The black hole of sprint planning
The Icebox — where good ideas go to die
At Boords, we use some Agile principles in our sprint planning. The most visible of these is a kanban board, for which we use Zenhub to turn our GitHub issues into columns. Around this board, our weekly sprint planning sessions and subsequent development work revolves.
During the sprint plan, new ideas either go into the Sprint backlog (i.e. we’re going to do them this week), get deleted, or go into what’s called the Icebox.
I want to talk about the Icebox.
Ostensibly, the Icebox is a place for good ideas we don’t have time to take on right now. They go into the Icebox so we can do them “later”. I find “later” a troublesome term because it often seems to be used as a synonym for “never”. The Icebox grows ever larger, a swirling mass of good intentions.

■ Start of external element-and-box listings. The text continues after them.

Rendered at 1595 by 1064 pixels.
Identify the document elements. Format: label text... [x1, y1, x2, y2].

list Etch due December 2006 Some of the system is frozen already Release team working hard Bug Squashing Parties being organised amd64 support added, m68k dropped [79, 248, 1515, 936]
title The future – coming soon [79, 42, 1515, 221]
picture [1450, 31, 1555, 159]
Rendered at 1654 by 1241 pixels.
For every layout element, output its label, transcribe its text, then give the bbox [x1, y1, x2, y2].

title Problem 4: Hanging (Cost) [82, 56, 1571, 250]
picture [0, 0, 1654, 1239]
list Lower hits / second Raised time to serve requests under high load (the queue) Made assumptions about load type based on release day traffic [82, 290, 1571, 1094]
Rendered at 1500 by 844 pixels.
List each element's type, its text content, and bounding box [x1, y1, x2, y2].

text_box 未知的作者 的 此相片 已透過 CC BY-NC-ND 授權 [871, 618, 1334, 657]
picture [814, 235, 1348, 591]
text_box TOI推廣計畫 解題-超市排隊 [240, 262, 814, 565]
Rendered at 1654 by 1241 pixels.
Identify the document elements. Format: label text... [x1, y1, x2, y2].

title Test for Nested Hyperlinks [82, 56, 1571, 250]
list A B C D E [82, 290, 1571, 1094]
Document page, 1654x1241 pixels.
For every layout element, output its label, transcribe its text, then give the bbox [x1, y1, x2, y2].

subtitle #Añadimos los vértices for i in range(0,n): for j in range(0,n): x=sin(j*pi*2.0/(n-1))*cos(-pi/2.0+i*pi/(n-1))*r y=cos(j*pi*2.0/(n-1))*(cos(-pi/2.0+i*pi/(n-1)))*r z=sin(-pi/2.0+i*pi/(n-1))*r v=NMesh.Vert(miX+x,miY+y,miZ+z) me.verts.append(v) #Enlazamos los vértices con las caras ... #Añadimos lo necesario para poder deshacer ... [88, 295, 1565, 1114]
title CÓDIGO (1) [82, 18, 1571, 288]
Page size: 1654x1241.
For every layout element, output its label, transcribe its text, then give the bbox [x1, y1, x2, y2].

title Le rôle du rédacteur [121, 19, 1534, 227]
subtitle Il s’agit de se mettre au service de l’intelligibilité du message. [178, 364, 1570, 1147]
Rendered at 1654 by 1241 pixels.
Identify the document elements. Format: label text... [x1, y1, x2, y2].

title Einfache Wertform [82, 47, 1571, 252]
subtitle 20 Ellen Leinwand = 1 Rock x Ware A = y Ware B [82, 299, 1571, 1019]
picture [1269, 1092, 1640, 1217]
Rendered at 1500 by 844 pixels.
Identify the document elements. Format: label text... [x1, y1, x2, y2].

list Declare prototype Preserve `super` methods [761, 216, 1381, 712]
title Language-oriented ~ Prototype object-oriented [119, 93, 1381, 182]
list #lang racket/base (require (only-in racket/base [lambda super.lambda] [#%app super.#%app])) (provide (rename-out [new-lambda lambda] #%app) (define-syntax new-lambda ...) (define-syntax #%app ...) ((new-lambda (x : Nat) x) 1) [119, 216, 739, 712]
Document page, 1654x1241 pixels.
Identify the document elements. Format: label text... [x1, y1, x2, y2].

So why not just delete them?
Ultimately, the majority of what goes into the Icebox stays there until it’s deleted during a tidy-up many months later. Having said that, I do believe there’s real value in having it.
Firstly, it helps people feel like their ideas have been heard. There’s nothing quite so brutal as having a card you added immediately obliterated from existence just after you added it. Being able to file it somewhere is a nice alternative.
Secondly, if an ideas from the Icebox comes up again and again in conversation it’s also usually a good indication that it’s something we should think seriously about doing. Having a track record of when it first came up is has proved very helpful.